Only now, on rereading, have I realised how tentatively Lovelock put his argument. Of course it depended on reasoning, but good evidence had still to be established. The other thing that strikes me is how well written it is. Having invested a few paragraphs in rehearsing the improbability behind the assembly of sentient, self-replicating life from a chemical soup, in turbulent conditions, over immense timescales, Lovelock cheerfully resolves it all on page 14 by concluding, “Life on Earth was thus an almost utterly improbable event with almost infinite opportunities of happening. So it did.”

I don’t think I’ve ever seen a neater or more graceful summation.

However, it should be noted that Lovelock is sometimes characterised as an “ecofascist” for his views on the need to temporarily suspend democracy, so help solve our current climate and ecological problems. For example, last year journalist Micah White wrote:

Earlier this year he told the Guardian that democracies are incapable of adequately addressing climate change. “I have a feeling,” Lovelock said, “that climate change may be an issue as severe as a war. It may be necessary to put democracy on hold for a while.” His words may be disturbing, but other ecologists have gone much further

In this article, White proposes that rather than ecofascism, a better response would be a reduction in consumption:

Environmentalism is currently marketed as a luxury brand for guilty consumers. The prevailing assumption is that a fundamental lifestyle change is unnecessary: being green means paying extra for organic produce and driving a hybrid. The incumbent political regime remains in power and the same corporations provide new “green” goods; the underlying consumerist ideology is unquestioned.
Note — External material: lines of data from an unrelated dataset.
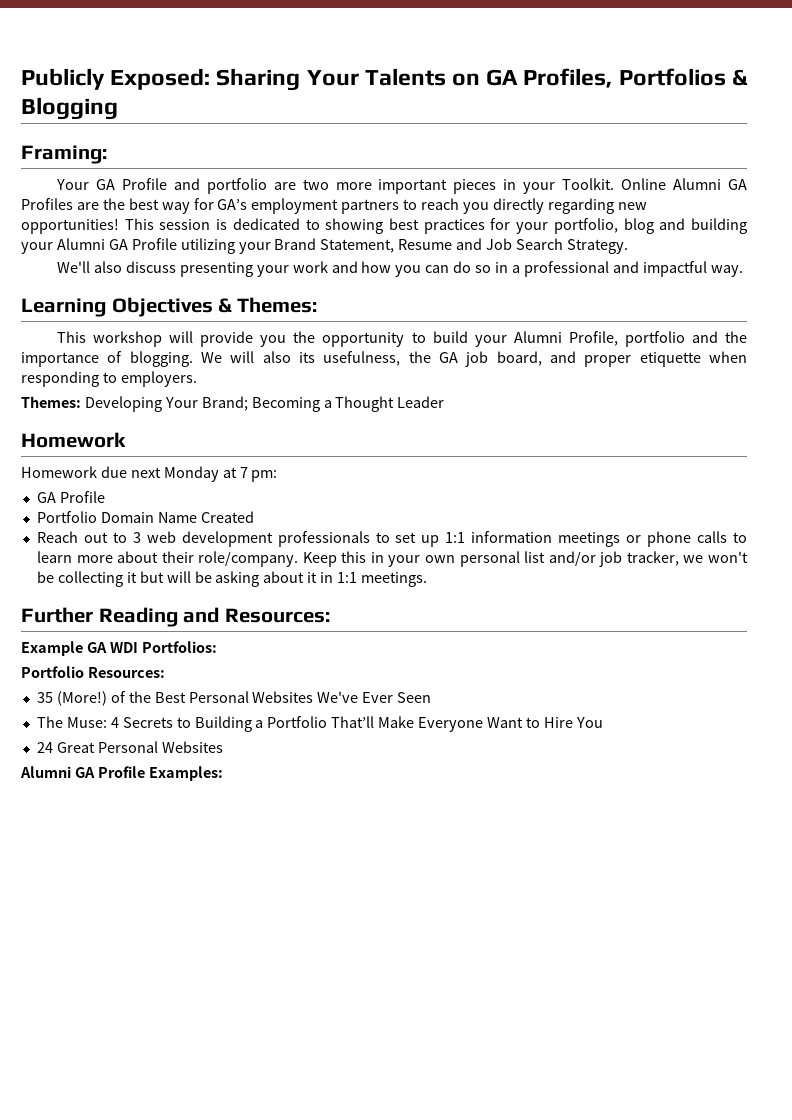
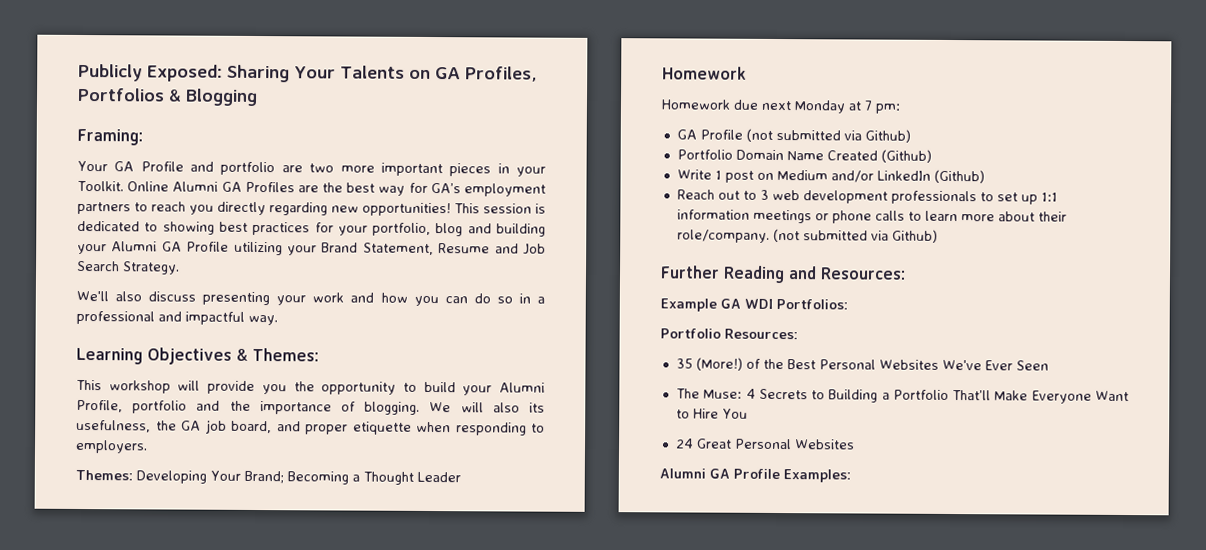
(105, 497) none -> [745,128,911,143] (not submitted via Github)
(254, 517) none -> [880,149,932,163] [676,169,985,184] (Github) // Write 1 post on Medium and/or LinkedIn (Github)
[302,551,748,567] [36,571,428,587] Keep this in your own personal list and/or job tracker, we won't be collecting it but will be asking about it in 1:1 meetings. -> [772,228,938,243] (not submitted via Github)

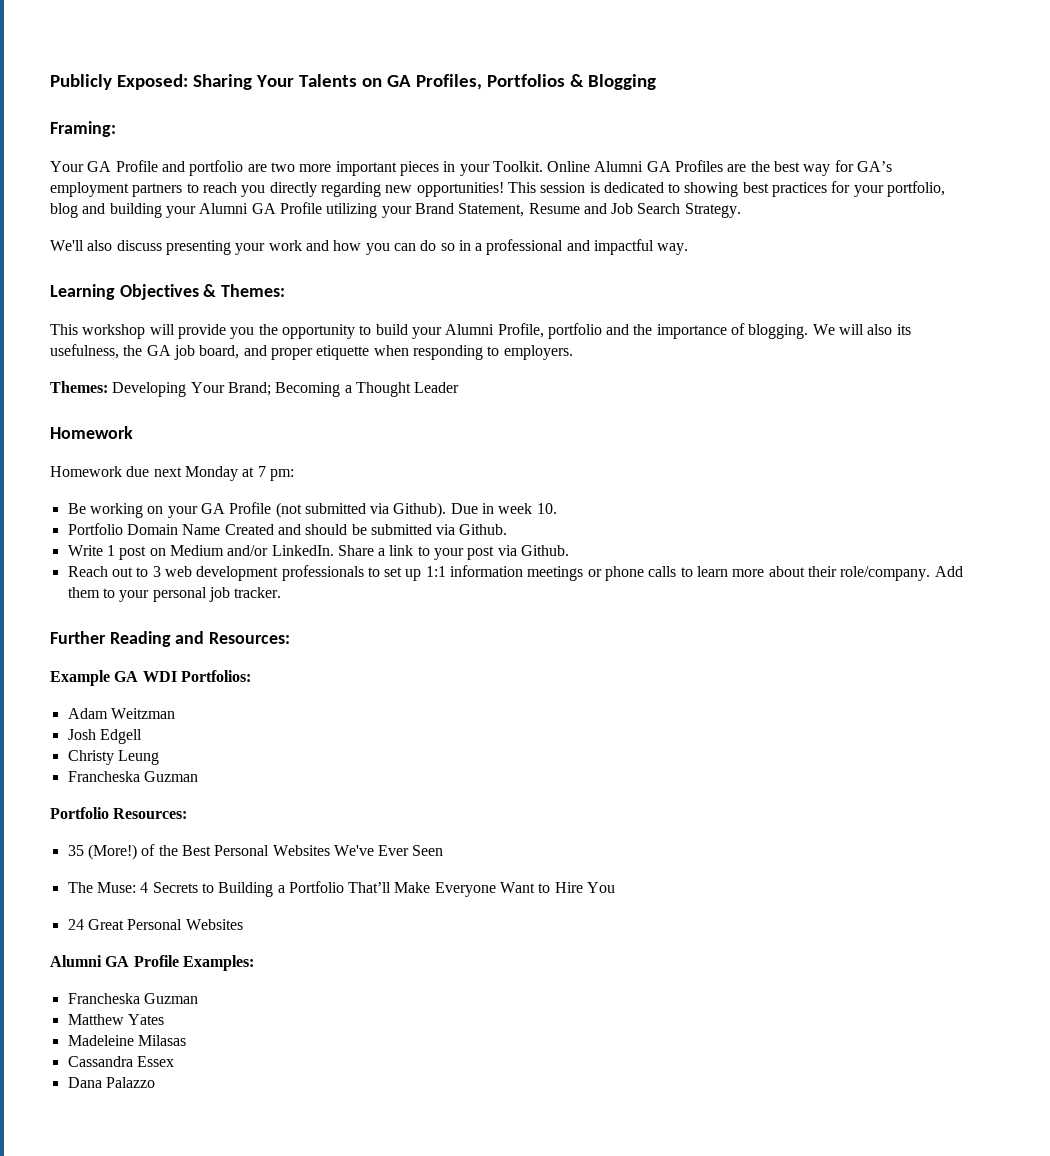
(900, 108) none -> [67,503,198,518] Be working on your
[864,129,911,143] Github) -> [393,502,557,518] Github). Due in week 10.
[880,149,932,163] (Github) -> [277,524,508,535] and should be submitted via Github.
[876,169,985,184] LinkedIn (Github) -> [271,545,570,560] LinkedIn. Share a link to your post via Github.
[772,228,938,243] (not submitted via Github) -> [934,566,963,577] [67,587,282,602] Add them to your personal job tracker.
(848, 304) none -> [67,708,175,719] [67,729,142,744] [67,750,159,765] [67,771,198,782] // Adam Weitzman // Josh Edgell // Christy Leung // Francheska Guzman
(851, 476) none -> [67,993,198,1004] [67,1014,164,1025] [67,1035,186,1046] [67,1056,174,1067] [67,1077,155,1088] // Francheska Guzman // Matthew Yates // Madeleine Milasas // Cassandra Essex // Dana Palazzo

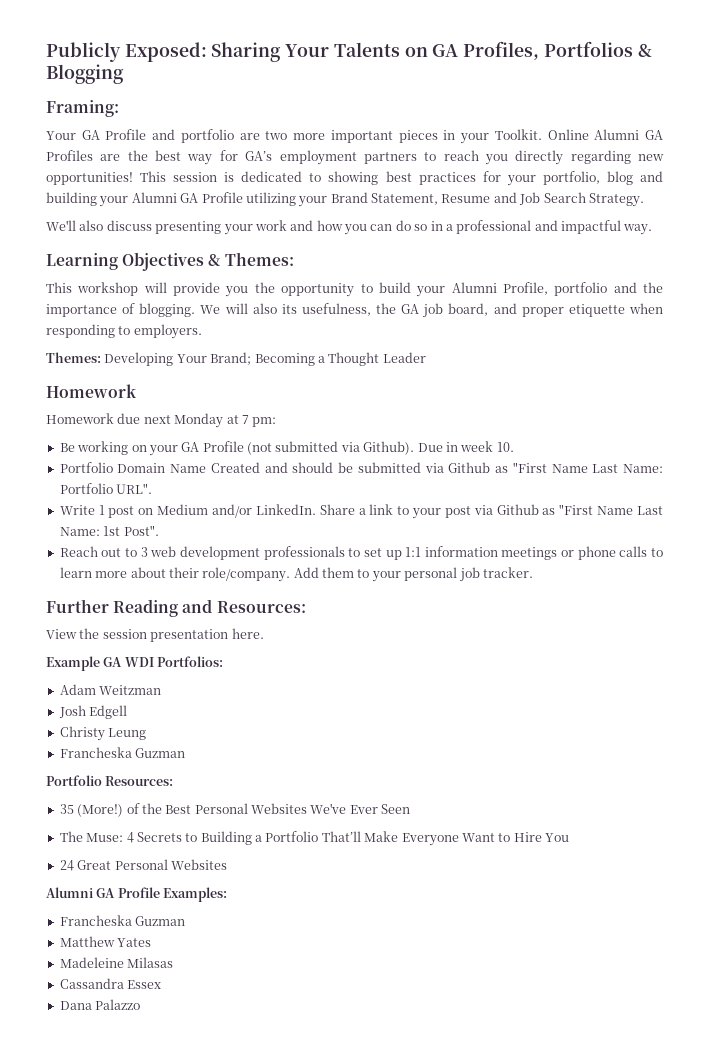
[459,524,508,535] Github. -> [448,462,663,473] [59,483,153,494] Github as "First Name Last Name: Portfolio URL".
[521,545,570,556] Github. -> [496,504,663,515] [59,525,159,536] Github as "First Name Last Name: 1st Post".
(291, 638) none -> [46,628,264,642] // View the session presentation here.

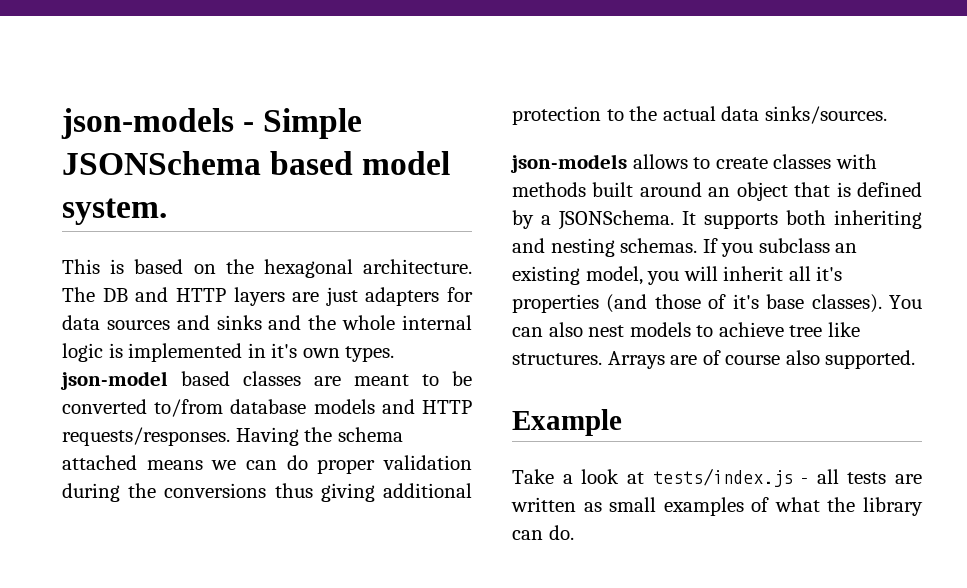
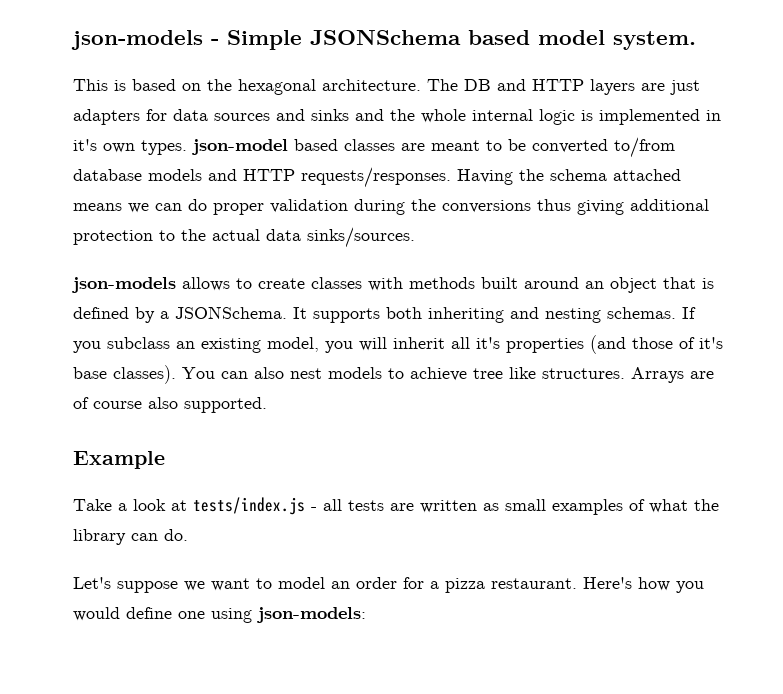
(574, 532) none -> [73,577,704,593] [73,607,366,623] // Let's suppose we want to model an order for a pizza restaurant. Here's how you would define one using json-models:

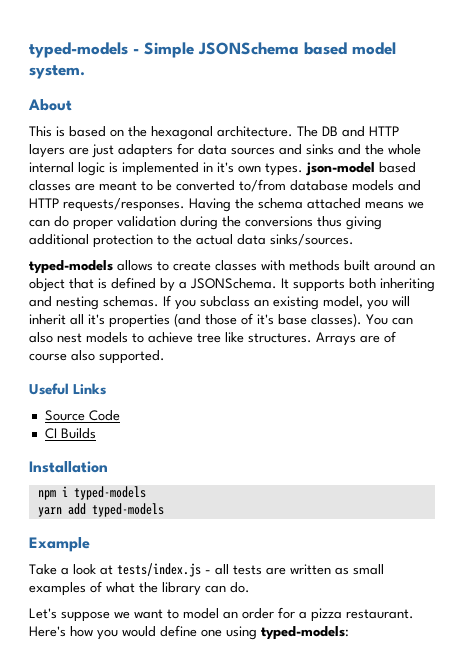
[71,30,203,50] json-models -> [29,42,128,58] typed-models
(696, 40) none -> [28,99,72,111] // About
[71,277,176,293] json-models -> [29,260,113,274] typed-models
(267, 405) none -> [29,383,107,395] [44,410,120,421] [44,428,96,439] [29,461,108,473] [37,486,146,500] [37,503,164,517] // Useful Links // Source Code // CI Builds // Installation // npm i typed-models // yarn add typed-models
[256,607,366,623] json-models: -> [261,626,349,640] typed-models:

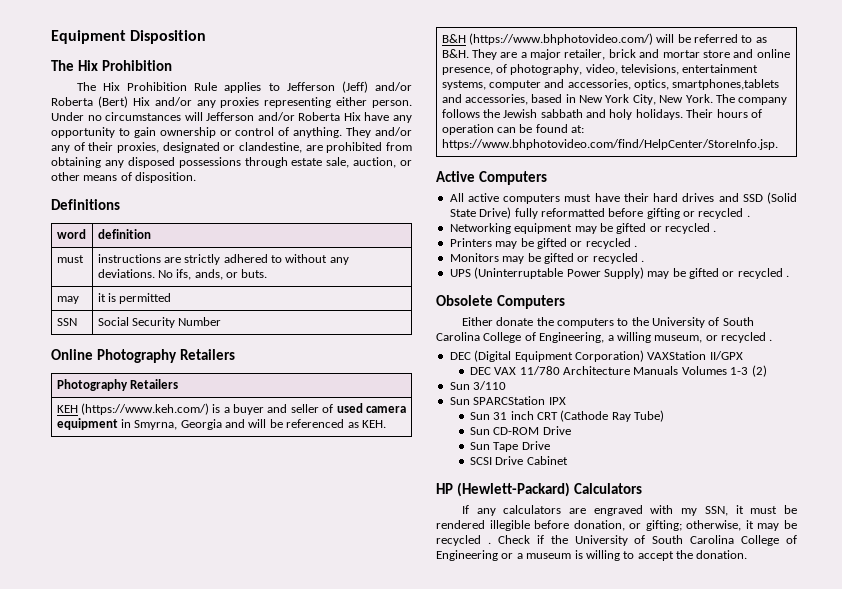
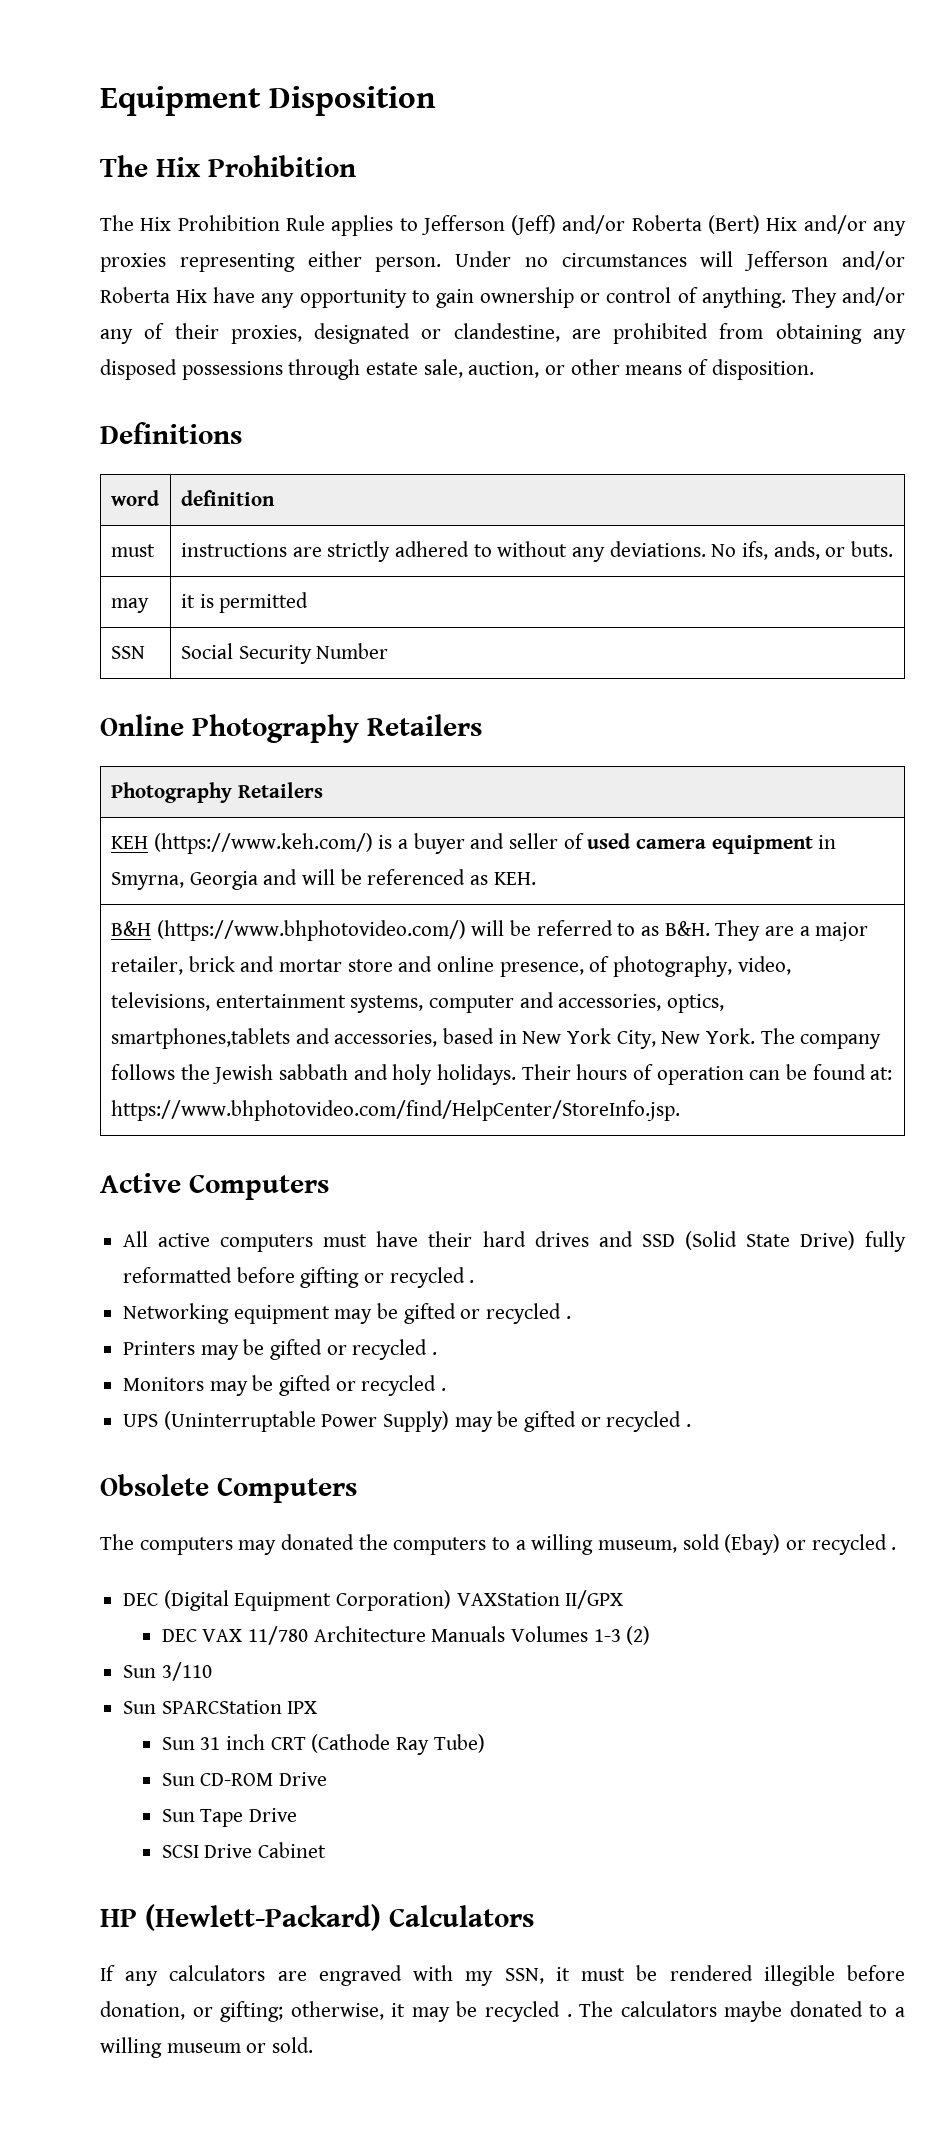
[461,317,754,328] [436,332,605,343] Either donate the computers to the University of South Carolina College of Engineering, -> [100,1534,511,1555] The computers may donated the computers to
(703, 339) none -> [682,1534,781,1555] sold (Ebay)
[497,535,797,546] [436,550,748,561] Check if the University of South Carolina College of Engineering or a museum is willing to accept the donation. -> [579,2001,905,2022] [100,2037,314,2058] The calculators maybe donated to a willing museum or sold.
This brand of environmentalism only emboldens ecofascists who rightly claim that shopping green can never stop the ecological crisis. And yet, ecofascists are wrong to suggest that the suspension of democracy is the only alternative.

Humanity can avert climate catastrophe without accepting ecological tyranny. However, this will take an immediate, drastic reduction of our consumption. This requires the trust that the majority of people would voluntarily reduce their standard of living once the forces that induce consumerism are overcome.

The future of environmentalism is in liberating humanity from the compulsion to consume. Rampant, earth-destroying consumption is the norm in the west largely because our imaginations are pillaged by any corporation with an advertising budget. From birth, we are assaulted by thousands of commercial messages each day whose single mantra is “buy”. Silencing this refrain is the revolutionary alternative to ecological fascism. It is a revolution which is already budding and is marked by three synergetic campaigns: the criminalisation of advertising, the revocation of corporate power and the downshifting of the global economy.

My country, the UK, is going through a great transition right now, as the phenomenal corruption of many of our establishments and media is being laid bare for all to see. It is these people who Lovelock suggests would be in control of our drive to solve our ecological problems, while suspending democracy. “Democracy” as it is right now is more simply just an illusion of democracy in the UK, but to even give that up I feel would be a disaster. But people are beginning to make changes, and one such example is the Transition Towns movement, built up organically, with no reliance on any form of government or top down control. It’s just people trying to do their best in their local communities. Some things that they do work, other things don’t, but this approach has been so successful in the UK it is now spreading rapidly. We can’t rely on our so called leaders or elites, they are stuck in their own quagmires right now of their own making. But when we are sensitive to the delicate complexity of the miracle that is life on earth, then we can find the motivation within ourselves to contribute to the great transition now underway all around the world.